Щелк, щелк, щелк, щелк.
Некоторые собственники подошли к самому крыльцу, сели внизу ждать расчета по очереди, а другие просили рассчитать их, отпустить: они были издалека – из-под Гнилицы.
– Сейчас, сейчас. Посидите, подождите, – говорил батенька. – По два сорок, по два сорок…
– Семь рублей двадцать копеек, – помогает маменька.
Батенька вынимает, отстегнув жилетку, туго набитый деньгами засаленный бумажник. Бумажки разные – старые, разорванные, склеенные. И все одна к другой: вот синеватые, вот розоватые, и беленькие есть, только все грязные, рваные и лохматые.
– Ну-ка, мать, достань из сундука, принеси сюда рубли для расчета и мелочь.
Маменька принесла длинный-длинный кошель вроде колбасы или чулка, набитый серебряными рублями, только ребра заметны.
Стали рассчитываться.
– Ну, граковцы, – говорит батенька, – вам девять рублей, вот вам двум по трешнице, а тебе три серебряных карбованца.
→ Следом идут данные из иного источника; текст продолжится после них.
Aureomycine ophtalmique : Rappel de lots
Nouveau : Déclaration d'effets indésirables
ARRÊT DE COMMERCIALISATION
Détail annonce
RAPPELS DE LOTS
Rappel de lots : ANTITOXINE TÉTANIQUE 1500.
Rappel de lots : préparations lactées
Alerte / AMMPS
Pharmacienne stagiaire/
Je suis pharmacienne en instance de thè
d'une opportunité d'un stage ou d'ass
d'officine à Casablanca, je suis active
На табуретке лежала кучка серебра.
Рубли были разные: некоторые были стерты и блестели, некоторые с крестами, а другие старые, с орлами и с Петром I. А были большие, которые стоили полтора рубля; их называли талярами.
Уже довольно долго шел расчет. Некоторые хохлы медлительно и недоверчиво считали свои деньги. Один не брал пятирублевый с оторванным и приклеенным уголком, а другой никак не мог сосчитать семь гривен серебром и медью, все жаловался, что ему недодали. Некоторые уже начали запрягать своих коней и выезжать со двора.
И вот один мужичок, свалив свои два мешка в амбар, распряг кобылу, привязал у дверей сарая и пошел напиться воды. Кобыленка-кляча запарилась и вся закурчавилась, пока довезла свой воз. Увидел ее вороной жеребец, что стоял за перегородкой на цепи. Захрапел, заржал и так рванулся к этой кобыленке, что вырвал вместе с цепью и кол от яслей, на который крепко наматывалась цепь, перепрыгнул через перилину и сломал жердь. Кобыленка споткнулась об оглобли, смялась под телегу. Жеребец черный огромными копытами попал в тележонку и перекувырнул ее всю – она затрещала и полетела кубарем… Грива длинная горой развевается. Хвост жеребец поставил как знамя и махал им на весь двор. Он стал носиться по всему двору между людьми, ярмами и телегами. Некоторые люди попадали со страху, попрятались под телеги; некоторых зашиб он до крови, а сам носится, храпит, ржет… Сила!.. Страсть! Наконец люди, кто посмелей, схватились за колья, чтобы наступать на чудовище.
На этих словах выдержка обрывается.